Department of Ophthalmology, Faculty of Medicine Ramathibodi Hospital, Mahidol University, Bangkok, Thailand.
Department of Ophthalmology, Faculty of Medicine Ramathibodi Hospital, Mahidol University, Bangkok, Thailand.
Pediatr Neurol. 2018 Oct;87:36-41. doi: 10.1016/j.pediatrneurol.2018.06.007. Epub 2018 Jun 30.
Isolated ocular myasthenia gravis (MG) is sparingly common in children relative to adults, ranging from 71% to 93% of all children with MG.
We aimed to characterize the ocular manifestations and outcomes in children with isolated ocular MG.
Medical records of consecutive 62 subjects less than 15 years of age with ocular MG, were retrospectively reviewed. Demographic data, presenting ocular features, types and variabilities of duction limitation, MG confirmatory tests, types of and responses to treatment, and generalized MG conversion were reviewed.
Mean age at onset and follow-up time were 49 months (range, one to 173 months) and 95 months (range, six to 226 months), respectively. Female-to-male ratio was 1.5:1. Initially, ptosis was found in 60 subjects (96.8%), while duction limitation was observed in 28 subjects (45.2%). Total ophthalmoparesis was the most common type of duction limitation. Variability of duction limitation was found in 68% of subjects during the follow-up. Pyridostigmine alone was the most common medication used (48.4%); ptosis was more responsive to therapy than duction limitation. Conversion to generalized MG occurred in 19.4% of subjects, with a mean interval to conversion of nine months after symptom onset. Most conversions (91.7%) occurred in the first two years.

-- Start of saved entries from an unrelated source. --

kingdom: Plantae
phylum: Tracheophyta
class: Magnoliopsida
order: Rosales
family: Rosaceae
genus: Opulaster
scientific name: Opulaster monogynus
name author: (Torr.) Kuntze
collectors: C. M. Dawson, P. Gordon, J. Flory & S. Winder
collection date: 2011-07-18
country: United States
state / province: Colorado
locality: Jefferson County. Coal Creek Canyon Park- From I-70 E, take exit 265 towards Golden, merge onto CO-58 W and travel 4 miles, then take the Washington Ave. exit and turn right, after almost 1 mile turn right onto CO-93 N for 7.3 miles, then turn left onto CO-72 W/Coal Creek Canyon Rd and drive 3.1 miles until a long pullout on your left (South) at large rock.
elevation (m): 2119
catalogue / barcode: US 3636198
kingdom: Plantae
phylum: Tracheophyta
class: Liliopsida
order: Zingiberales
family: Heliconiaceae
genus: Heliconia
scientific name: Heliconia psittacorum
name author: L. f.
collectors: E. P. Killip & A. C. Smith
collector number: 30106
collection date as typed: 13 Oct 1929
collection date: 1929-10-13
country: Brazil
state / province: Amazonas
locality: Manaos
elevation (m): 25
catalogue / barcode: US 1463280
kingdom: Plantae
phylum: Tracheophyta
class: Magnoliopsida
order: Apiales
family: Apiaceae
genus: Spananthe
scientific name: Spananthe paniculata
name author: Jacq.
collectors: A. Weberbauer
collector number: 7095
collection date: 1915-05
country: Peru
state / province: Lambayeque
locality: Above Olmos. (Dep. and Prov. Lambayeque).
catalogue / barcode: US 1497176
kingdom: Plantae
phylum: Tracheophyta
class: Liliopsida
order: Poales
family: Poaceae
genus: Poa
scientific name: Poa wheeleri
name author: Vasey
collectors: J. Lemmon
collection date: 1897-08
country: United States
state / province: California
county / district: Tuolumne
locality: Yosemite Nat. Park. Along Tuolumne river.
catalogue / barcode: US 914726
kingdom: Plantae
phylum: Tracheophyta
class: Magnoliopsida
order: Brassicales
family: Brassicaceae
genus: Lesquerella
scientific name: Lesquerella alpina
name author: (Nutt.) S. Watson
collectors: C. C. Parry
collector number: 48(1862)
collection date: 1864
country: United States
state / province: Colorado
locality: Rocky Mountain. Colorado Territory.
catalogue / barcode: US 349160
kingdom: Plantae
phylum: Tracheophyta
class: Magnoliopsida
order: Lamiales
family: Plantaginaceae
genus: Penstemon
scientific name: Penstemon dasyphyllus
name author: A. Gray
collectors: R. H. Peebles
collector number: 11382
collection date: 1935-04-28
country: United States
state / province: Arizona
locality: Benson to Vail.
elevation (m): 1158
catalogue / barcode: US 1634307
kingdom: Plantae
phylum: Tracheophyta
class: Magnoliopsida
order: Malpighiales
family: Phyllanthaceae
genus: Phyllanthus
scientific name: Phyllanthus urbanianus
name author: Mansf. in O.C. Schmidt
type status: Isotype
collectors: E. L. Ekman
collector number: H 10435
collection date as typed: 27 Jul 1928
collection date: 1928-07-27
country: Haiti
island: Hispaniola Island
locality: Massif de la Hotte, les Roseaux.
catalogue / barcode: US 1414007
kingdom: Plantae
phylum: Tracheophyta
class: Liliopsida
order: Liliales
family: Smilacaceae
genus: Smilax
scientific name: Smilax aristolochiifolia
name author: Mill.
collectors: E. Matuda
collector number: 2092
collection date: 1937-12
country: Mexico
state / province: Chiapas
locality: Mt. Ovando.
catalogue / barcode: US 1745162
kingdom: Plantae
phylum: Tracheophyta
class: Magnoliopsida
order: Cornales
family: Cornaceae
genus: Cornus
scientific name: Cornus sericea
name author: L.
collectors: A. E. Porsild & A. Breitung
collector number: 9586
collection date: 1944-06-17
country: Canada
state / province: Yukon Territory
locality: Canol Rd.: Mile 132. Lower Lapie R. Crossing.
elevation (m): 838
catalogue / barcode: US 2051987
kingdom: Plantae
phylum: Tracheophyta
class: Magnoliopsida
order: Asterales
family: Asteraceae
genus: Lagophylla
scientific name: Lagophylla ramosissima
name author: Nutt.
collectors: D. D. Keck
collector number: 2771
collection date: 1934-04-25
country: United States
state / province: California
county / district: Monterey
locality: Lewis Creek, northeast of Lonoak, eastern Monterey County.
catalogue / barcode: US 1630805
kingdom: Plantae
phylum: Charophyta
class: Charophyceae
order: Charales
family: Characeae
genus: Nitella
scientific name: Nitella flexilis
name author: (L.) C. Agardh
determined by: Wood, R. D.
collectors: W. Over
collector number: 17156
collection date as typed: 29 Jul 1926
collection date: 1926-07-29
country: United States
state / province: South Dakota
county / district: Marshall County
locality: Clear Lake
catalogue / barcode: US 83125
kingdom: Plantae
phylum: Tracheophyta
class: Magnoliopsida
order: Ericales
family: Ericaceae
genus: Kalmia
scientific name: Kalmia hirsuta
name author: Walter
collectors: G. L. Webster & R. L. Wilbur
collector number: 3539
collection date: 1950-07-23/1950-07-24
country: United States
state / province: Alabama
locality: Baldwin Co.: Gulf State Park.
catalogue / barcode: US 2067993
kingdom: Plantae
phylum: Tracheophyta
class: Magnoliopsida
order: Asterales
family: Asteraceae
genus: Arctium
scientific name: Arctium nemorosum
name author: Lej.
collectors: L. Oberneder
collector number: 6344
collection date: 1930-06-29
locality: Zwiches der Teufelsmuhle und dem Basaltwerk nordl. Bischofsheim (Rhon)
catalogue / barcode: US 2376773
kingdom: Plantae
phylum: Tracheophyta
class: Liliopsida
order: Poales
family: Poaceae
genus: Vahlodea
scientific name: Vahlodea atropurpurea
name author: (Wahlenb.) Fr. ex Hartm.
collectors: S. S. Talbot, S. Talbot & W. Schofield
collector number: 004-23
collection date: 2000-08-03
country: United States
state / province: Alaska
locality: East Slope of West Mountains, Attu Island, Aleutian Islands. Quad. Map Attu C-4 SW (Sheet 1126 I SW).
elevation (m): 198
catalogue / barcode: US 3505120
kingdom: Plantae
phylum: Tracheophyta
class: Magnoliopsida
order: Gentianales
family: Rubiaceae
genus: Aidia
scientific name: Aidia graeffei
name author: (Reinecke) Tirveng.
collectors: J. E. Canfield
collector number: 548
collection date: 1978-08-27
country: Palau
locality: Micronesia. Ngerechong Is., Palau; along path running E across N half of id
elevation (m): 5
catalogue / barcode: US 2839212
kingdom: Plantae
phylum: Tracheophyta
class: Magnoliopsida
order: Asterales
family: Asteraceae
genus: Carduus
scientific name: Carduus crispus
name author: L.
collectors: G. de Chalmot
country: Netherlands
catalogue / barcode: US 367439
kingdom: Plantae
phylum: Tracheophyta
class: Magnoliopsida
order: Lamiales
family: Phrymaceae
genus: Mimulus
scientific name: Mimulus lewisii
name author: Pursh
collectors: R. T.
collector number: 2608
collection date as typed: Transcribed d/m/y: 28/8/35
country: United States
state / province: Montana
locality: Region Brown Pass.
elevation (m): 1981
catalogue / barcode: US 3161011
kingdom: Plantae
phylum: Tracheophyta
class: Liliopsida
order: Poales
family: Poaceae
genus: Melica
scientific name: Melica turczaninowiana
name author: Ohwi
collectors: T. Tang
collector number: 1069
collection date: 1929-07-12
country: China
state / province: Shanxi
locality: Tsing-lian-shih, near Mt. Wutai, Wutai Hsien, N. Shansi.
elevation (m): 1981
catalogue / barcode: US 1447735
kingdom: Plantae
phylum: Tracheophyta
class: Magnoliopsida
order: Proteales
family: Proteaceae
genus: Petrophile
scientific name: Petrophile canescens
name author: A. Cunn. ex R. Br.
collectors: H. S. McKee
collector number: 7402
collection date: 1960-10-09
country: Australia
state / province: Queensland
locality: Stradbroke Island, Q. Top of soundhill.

Ptosis was more responsive to treatment than duction limitation. Thus other treatment modalities, as well as strabismic amblyopia screening, should be considered in children with prolonged duction limitation that is refractory to medication. In contrast with adults, a much lower proportion of children converted to generalized MG. This may explain the higher prevalence of isolated ocular MG among the juvenile population.
与成年人相比,儿童孤立性眼肌型重症肌无力(MG)相对少见,占所有 MG 患儿的 71%至 93%。
我们旨在描述儿童孤立性眼肌型 MG 的眼部表现和结局。
回顾性分析了连续 62 例年龄小于 15 岁的孤立性眼肌型 MG 患儿的病历。回顾了人口统计学数据、眼部表现、眼球运动受限的类型和变化、MG 确诊试验、治疗类型和反应以及全身性 MG 转化。
发病年龄和随访时间的平均值分别为 49 个月(范围,1 至 173 个月)和 95 个月(范围,6 至 226 个月)。女性与男性的比例为 1.5:1。最初,60 例(96.8%)出现上睑下垂,28 例(45.2%)出现眼球运动受限。完全性眼肌麻痹是最常见的眼球运动受限类型。68%的患儿在随访过程中出现眼球运动受限的变化。单独使用吡啶斯的明是最常用的药物(48.4%);上睑下垂的治疗反应优于眼球运动受限。19.4%的患儿发展为全身性 MG,症状出现后平均 9 个月出现转化。大多数(91.7%)转化发生在最初两年内。
上睑下垂的治疗反应优于眼球运动受限。因此,对于药物治疗无效且眼球运动受限持续时间较长的患儿,应考虑其他治疗方法以及斜视性弱视筛查。与成年人不同,儿童转化为全身性 MG 的比例要低得多。这可能解释了青少年人群中孤立性眼肌型 MG 患病率较高的原因。